The other day, before retreat, I found myself thinking of both my parents in their last days. The stories of their going-forth differ. Dad had five weeks of weakness, illness, treatment after his diagnosis with cancer. Mom had an extended period of weakening, an a-symptomatic experience of Covid, and a second positive test just days before her death.
Neither of them complained. Neither ever asked anything resembling, why me, why now. Neither of them spoke negative words. Both seemed to accept the gateway coming near. I remember Dad standing in his hospital room before the mirror, his eyes catching mine as he said of his 72 years, “It’s been a good run,” and repeating the words again. I remember Mom, the afternoon before she died, there with the intake nurse from hospice. Mom lay in bed at 91 years, listened as best she could, responded, and smiled. She smiled gently at this new friend, and at me.
From both of my parents came the same very last words I ever heard them speak in this world. They said, “Thank you.” After all the joy, all the struggle, all the sorrow, all the laughter, it came down to gratitude, to thankfulness. It came down to saying yes to life and to the hope for new life.

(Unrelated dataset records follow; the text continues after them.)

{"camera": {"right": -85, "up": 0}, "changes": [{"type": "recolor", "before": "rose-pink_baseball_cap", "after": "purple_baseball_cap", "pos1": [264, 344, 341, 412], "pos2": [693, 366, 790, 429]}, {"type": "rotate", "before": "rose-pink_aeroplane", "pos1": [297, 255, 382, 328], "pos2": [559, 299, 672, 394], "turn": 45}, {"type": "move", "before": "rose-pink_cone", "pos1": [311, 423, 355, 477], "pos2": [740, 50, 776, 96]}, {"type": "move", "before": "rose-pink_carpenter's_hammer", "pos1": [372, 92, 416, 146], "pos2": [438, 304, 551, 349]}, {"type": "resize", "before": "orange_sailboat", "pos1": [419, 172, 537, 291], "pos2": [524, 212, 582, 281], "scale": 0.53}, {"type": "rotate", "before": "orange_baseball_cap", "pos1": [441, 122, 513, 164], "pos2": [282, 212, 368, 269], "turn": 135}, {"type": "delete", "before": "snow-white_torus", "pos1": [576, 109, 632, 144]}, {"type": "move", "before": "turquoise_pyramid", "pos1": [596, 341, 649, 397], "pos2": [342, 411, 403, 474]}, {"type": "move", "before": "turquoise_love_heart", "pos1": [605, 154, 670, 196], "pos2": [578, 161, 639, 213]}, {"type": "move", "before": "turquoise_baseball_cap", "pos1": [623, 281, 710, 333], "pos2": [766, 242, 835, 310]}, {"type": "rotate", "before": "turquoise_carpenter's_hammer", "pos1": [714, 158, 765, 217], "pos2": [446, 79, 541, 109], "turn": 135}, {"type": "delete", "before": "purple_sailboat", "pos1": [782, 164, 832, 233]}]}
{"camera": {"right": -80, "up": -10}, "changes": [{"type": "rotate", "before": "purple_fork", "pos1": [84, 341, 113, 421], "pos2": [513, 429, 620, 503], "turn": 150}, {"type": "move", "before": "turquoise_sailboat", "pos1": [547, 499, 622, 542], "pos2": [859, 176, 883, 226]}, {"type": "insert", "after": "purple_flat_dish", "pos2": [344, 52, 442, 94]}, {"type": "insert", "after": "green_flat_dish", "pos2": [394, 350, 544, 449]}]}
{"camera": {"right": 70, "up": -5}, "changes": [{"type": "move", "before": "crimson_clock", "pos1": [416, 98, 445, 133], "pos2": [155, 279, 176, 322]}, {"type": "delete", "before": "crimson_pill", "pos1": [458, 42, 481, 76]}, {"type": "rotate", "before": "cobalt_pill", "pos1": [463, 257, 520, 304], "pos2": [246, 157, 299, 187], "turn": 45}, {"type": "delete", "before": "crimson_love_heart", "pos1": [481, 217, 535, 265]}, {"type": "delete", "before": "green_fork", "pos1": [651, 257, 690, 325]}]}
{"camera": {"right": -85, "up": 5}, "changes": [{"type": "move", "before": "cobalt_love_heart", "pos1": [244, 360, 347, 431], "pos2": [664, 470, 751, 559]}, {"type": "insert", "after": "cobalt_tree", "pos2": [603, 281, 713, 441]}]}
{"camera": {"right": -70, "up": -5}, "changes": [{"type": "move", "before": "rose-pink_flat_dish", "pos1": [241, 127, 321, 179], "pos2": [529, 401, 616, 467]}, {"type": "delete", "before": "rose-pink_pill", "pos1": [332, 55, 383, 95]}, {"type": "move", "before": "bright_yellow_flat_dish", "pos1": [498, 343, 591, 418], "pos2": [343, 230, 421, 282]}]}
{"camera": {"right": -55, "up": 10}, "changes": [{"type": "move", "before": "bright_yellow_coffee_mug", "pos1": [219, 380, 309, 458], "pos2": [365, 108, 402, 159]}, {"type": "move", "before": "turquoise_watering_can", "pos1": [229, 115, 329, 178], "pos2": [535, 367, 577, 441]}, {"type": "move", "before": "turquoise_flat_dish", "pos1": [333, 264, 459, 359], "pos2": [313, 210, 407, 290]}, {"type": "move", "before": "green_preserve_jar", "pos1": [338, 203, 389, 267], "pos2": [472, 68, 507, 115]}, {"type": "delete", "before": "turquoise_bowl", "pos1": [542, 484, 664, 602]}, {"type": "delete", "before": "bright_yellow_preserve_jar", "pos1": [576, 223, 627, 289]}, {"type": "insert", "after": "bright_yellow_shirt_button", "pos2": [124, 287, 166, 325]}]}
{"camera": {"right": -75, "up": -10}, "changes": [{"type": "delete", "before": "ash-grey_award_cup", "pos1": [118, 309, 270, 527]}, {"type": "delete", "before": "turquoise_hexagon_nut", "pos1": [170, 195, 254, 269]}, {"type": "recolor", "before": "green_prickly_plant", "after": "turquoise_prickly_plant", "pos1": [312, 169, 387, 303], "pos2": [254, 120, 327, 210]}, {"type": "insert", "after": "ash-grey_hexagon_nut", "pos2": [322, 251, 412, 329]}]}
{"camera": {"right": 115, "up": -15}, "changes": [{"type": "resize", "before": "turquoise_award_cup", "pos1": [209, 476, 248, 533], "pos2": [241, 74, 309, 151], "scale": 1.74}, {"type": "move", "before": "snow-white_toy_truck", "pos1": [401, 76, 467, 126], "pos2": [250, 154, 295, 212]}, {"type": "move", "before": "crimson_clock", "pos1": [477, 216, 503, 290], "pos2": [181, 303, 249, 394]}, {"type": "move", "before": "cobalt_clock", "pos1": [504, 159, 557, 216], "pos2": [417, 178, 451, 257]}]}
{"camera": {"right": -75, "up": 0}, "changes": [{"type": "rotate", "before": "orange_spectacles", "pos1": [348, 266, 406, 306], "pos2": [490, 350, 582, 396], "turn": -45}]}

And the other day, remembering, I thought and prayed: Lord, grant me a share in their strength. Just a portion.
They are forever my heroes.
Henri Nouwen, so many years after his own death, speaks to me tonight in my own handwriting from 1998, these words he wrote in contending with death as his own mother went forth from this world:
Our lives can indeed be seen as a process of becoming familiar with death, as a school in the art of dying. … When we see life constantly relativized by death, we can enjoy it for what it is: a free gift.
Mother’s death is indeed an invitation to surrender ourselves more freely to the future, in the conviction that one of the most important parts of our lives may still be ahead of us and that mother’s life and death were meant to make this possible.
Yes, a silent, joyful waiting. No panic, no despair, no screams, no tears or wringing of hands. No shouts of joy either. No victorious songs, no banners or flags. Only a simple quiet waiting with the deep, inner knowledge that all will be well. How? Do not ask. Why? Do not worry. Where? You will know. When? Just wait. Just wait quietly, peacefully, joyfully … all will be well.
[H. Nouwen, A Letter of Consolation]
And so, I wait.


Waiting seems like inactive time or passivity. It requires great strength. I also hope and wait.